Calculus/Multivariable Calculus/Limits and Continuity

Before we can look at derivatives of multivariate functions, we need to look at how limits work with functions of several variables first, just like in the single variable case.

If we have a function f : R^m → Rⁿ, we say that f(x) approaches b (in Rⁿ) as x approaches a (in R^m) if, for all positive ε, there is a corresponding positive number δ, |f(x)-b| < ε whenever |x-a| < δ, with x ≠ a.

This means that by making the difference between x and a smaller, we can make the difference between f(x) and b as small as we want.

If the above is true, we say

• f(x) has limit b at a
• ${\displaystyle \lim _{\mathbf {x} \rightarrow \mathbf {a} }\mathbf {f} (\mathbf {x} )=\mathbf {b} }$ 
• f(x) approaches b as x approaches a
• f(x) → b as x → a

These four statements are all equivalent.

Rules edit

Since this is an almost identical formulation of limits in the single variable case, many of the limit rules in the one variable case are the same as in the multivariate case.

For f and g, mapping R^m to Rⁿ, and h(x) a scalar function mapping R^m to R, with

• f(x) → b as x → a
• g(x) → c as x → a
• h(x) → H as x → a

then:

• ${\displaystyle \lim _{\mathbf {x} \rightarrow \mathbf {a} }(\mathbf {f} +\mathbf {g} )=\mathbf {b} +\mathbf {c} }$ 
• ${\displaystyle \lim _{\mathbf {x} \rightarrow \mathbf {a} }(h\mathbf {f} )=H\mathbf {b} }$ 

and consequently

• ${\displaystyle \lim _{\mathbf {x} \rightarrow \mathbf {a} }(\mathbf {f} \cdot \mathbf {g} )=\mathbf {b} \cdot \mathbf {c} }$ 
• ${\displaystyle \lim _{\mathbf {x} \rightarrow \mathbf {a} }(\mathbf {f} \times \mathbf {g} )=\mathbf {b} \times \mathbf {c} }$ 

when H≠0

• ${\displaystyle \lim _{\mathbf {x} \rightarrow \mathbf {a} }({\mathbf {f} \over h})={\mathbf {b} \over H}}$ 

Continuity edit

Again, we can use a similar definition to the one variable case to formulate a definition of continuity for multiple variables.

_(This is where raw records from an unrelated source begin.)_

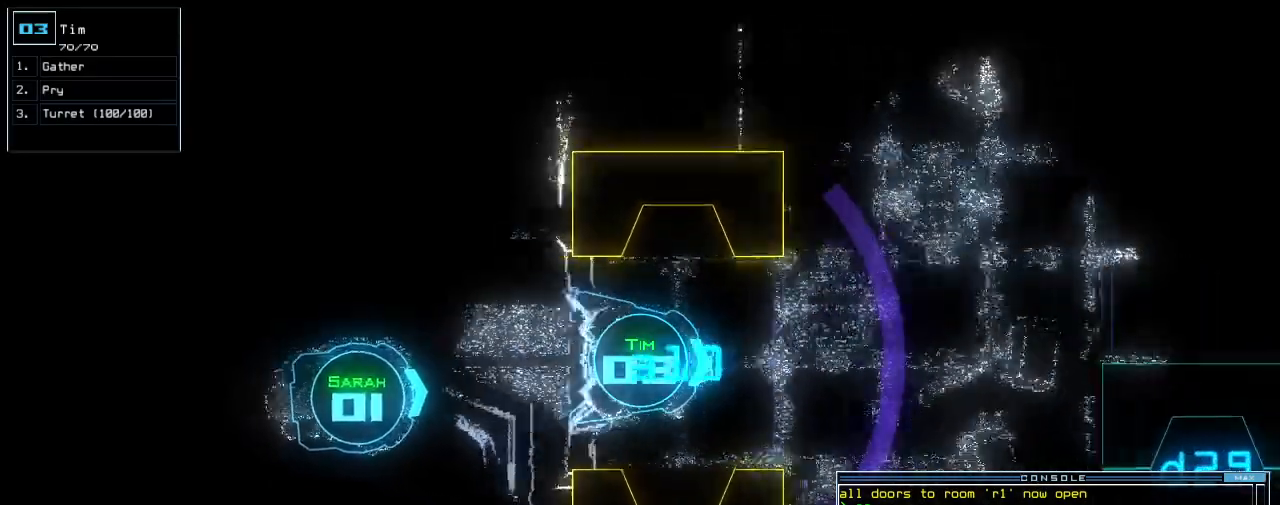
{"keys": ["up"], "events": [[80, "left", "down"], [160, "left", "up"], [400, "left", "down"], [500, "left", "up"]]}
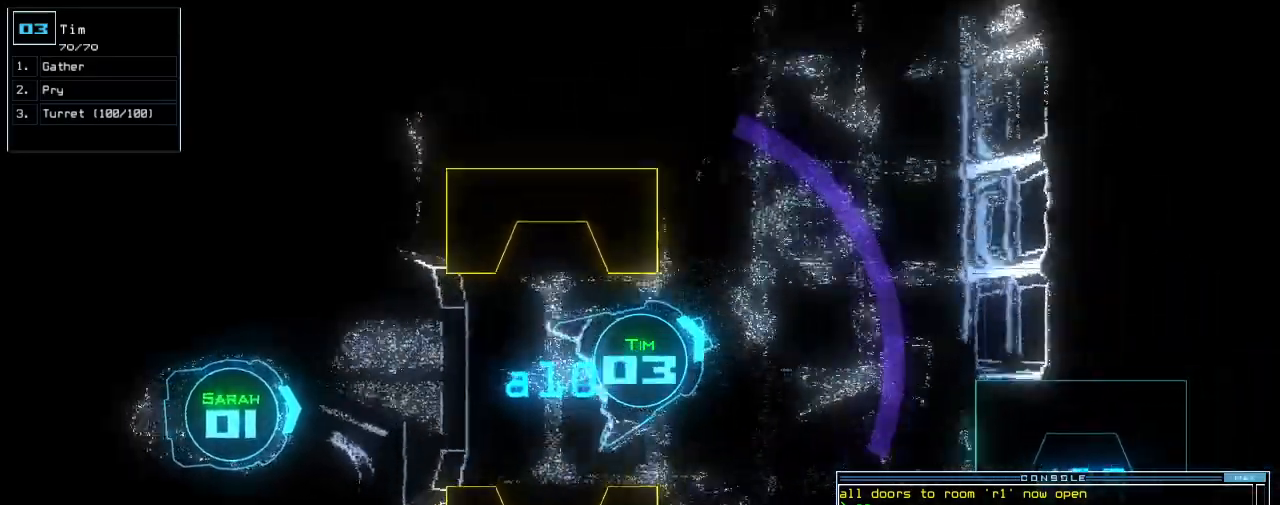
{"keys": ["left", "up"], "events": [[100, "left", "down"], [180, "left", "up"], [260, "left", "down"], [360, "left", "up"], [460, "left", "down"]]}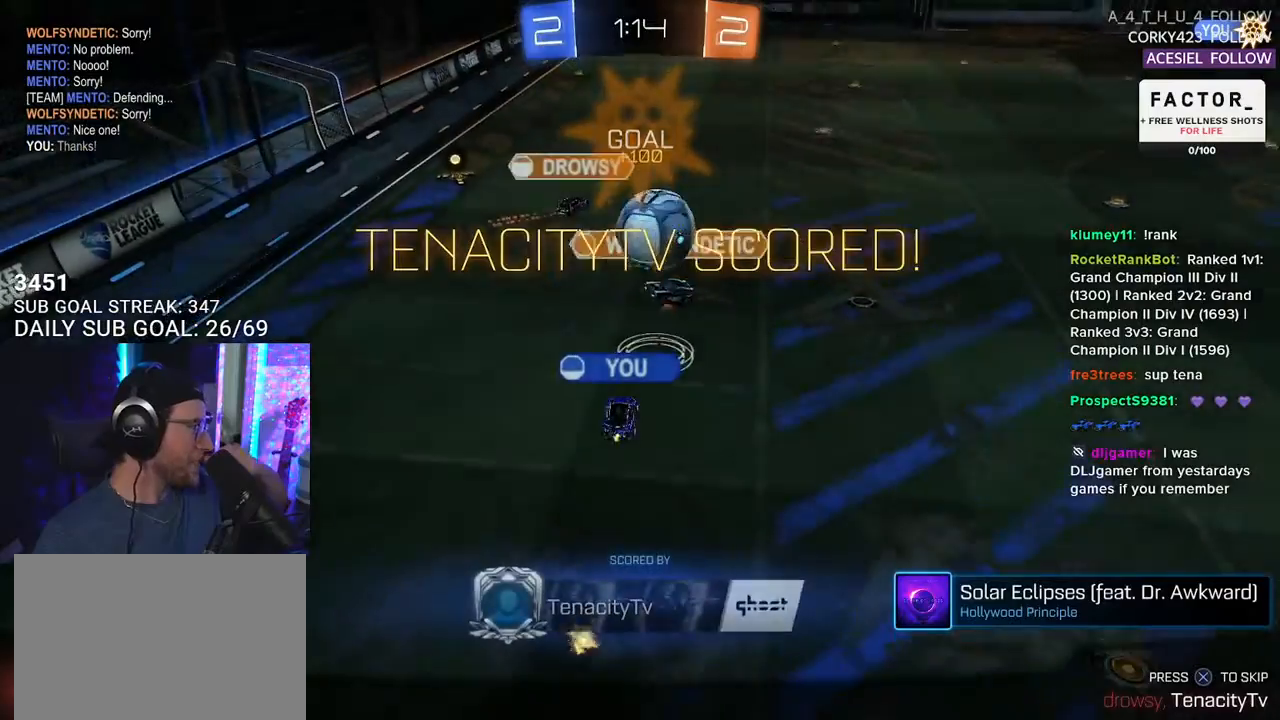
Gameplay with a controller (PlayStation layout); each line is a JSON object with the inputs held at the frame after it. "events" lists button and stick changes between this image and that frame as [ms after this image, input, new state], when the widget could be followed in between. Not read: START.
{"buttons": [], "left_stick": "center", "right_stick": "center", "events": []}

If f : R^m → Rⁿ, f is continuous at a point a in R^m if f(a) is defined and

${\displaystyle \lim _{\mathbf {x} \rightarrow \mathbf {a} }\mathbf {f} (\mathbf {x} )=\mathbf {f} (\mathbf {a} )}$ 

Just as for functions of one dimension, if f, g are both continuous at p, f+g, λf (for a scalar λ), f·g, and f×g are continuous also. If φ : R^m → R is continus at p, φf, f/φ are too if φ is never zero.

From these facts we also have that if A is some matrix which is n×m in size, with x in R^m, a function f(x)=A x is continuous in that the function can be expanded in the form x₁a₁+...+x_ma_m, which can be easily verified from the points above.

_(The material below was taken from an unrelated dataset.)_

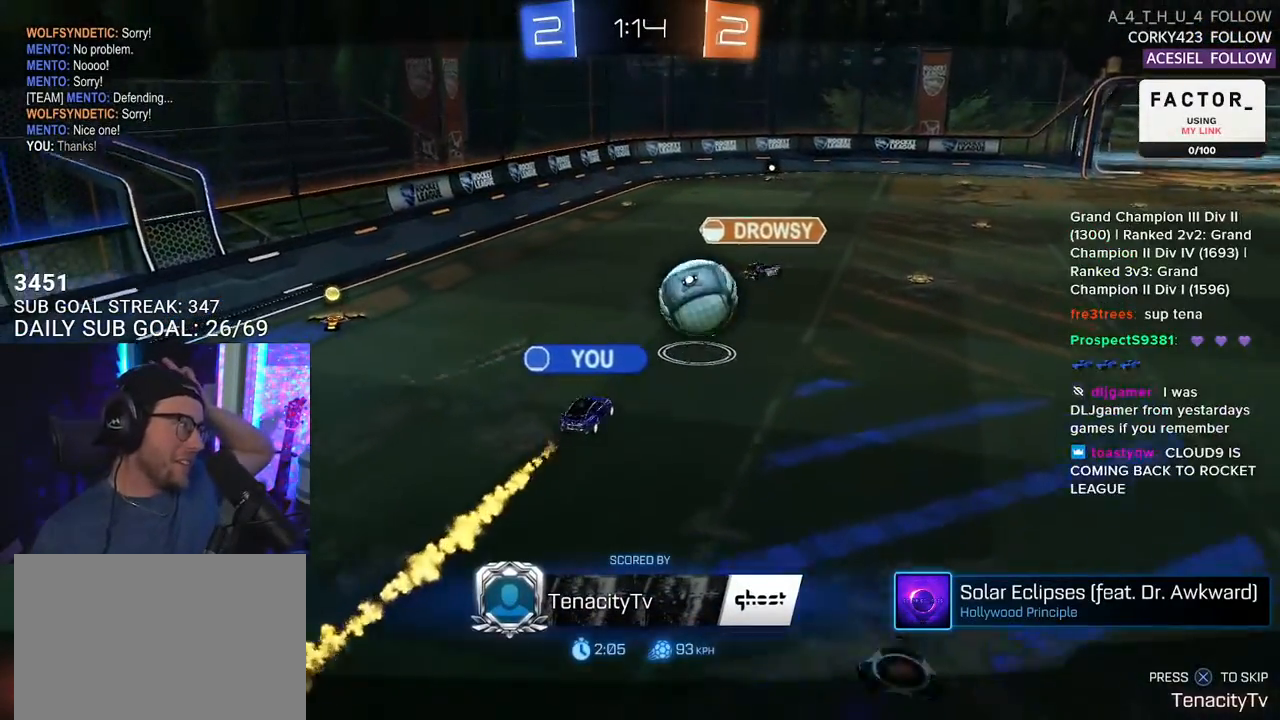
{"buttons": [], "left_stick": "center", "right_stick": "center", "events": []}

If f : R^m → Rⁿ which is in the form f(x) = (f₁(x),...,f_n(x) is continuous if and only if each of its component functions are a polynomial or rational function, whenever they are defined.

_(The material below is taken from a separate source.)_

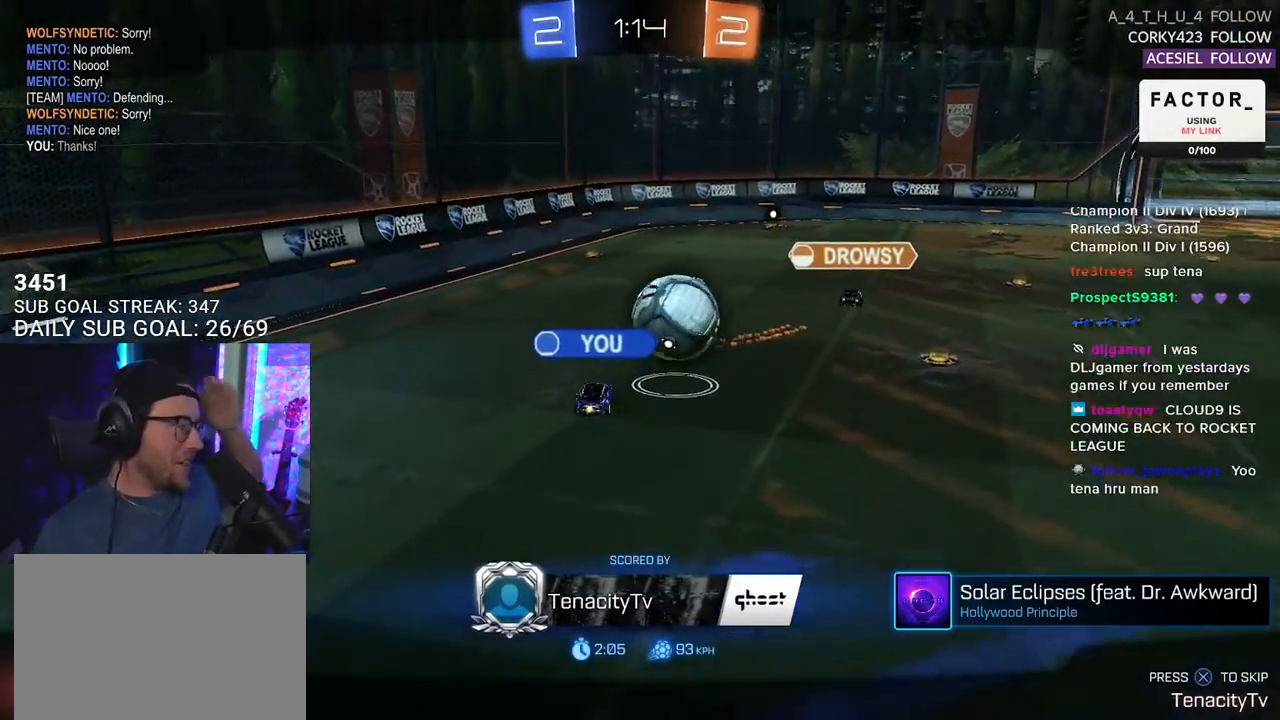
{"buttons": [], "left_stick": "center", "right_stick": "center", "events": []}
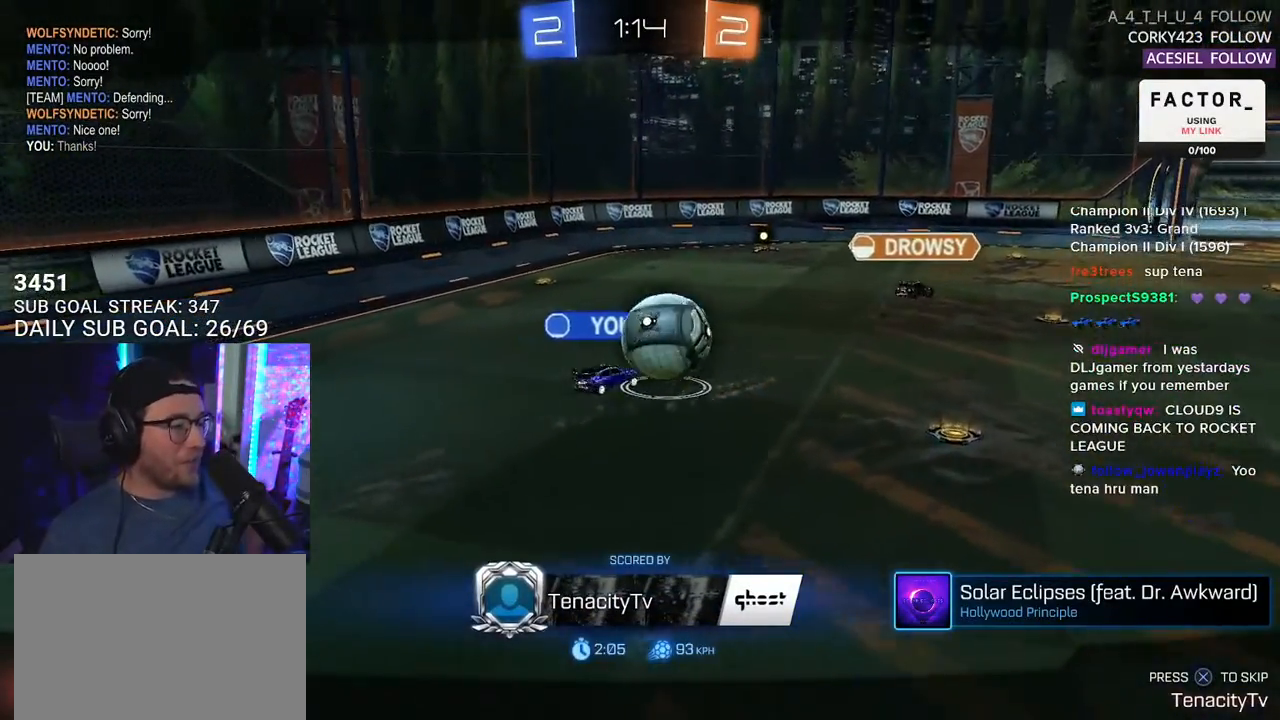
{"buttons": [], "left_stick": "center", "right_stick": "center", "events": []}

Finally, if f is continuous at p, g is continuous at f(p), g(f(x)) is continuous at p.

Special note about limits edit

It is important to note that we can approach a point in more than one direction, and thus, the direction that we approach that point counts in our evaluation of the limit. It may be the case that a limit may exist moving in one direction, but not in another.